Given records -
========================================================================
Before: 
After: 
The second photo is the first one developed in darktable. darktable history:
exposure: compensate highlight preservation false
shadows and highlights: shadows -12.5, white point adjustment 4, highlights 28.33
========================================================================
The exercise -
Update the listing by replacing "photo" with "image" and leaving everything else as it is.

Output -
Before: 
After: 
The second image is the first one developed in darktable. darktable history:
exposure: compensate highlight preservation false
shadows and highlights: shadows -12.5, white point adjustment 4, highlights 28.33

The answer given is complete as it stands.